:: Required action ::
The answer must be a single number: how many lines of the records below hold the word "will".

:: Data to process ::
* * * * *
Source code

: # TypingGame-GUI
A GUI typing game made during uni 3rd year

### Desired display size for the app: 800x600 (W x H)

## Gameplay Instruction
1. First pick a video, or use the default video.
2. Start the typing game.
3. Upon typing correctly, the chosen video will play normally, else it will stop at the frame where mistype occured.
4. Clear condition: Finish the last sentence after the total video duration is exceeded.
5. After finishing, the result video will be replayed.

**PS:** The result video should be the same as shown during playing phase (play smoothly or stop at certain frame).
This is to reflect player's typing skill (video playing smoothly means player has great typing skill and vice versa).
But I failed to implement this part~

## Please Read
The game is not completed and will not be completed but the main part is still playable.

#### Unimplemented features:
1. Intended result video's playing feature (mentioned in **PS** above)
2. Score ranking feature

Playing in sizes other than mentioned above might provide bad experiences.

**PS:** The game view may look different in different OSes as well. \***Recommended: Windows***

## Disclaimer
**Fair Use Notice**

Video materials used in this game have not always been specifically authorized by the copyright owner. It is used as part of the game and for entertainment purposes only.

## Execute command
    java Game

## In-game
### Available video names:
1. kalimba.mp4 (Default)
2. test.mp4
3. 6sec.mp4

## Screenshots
* * * * *
:: Response area ::
3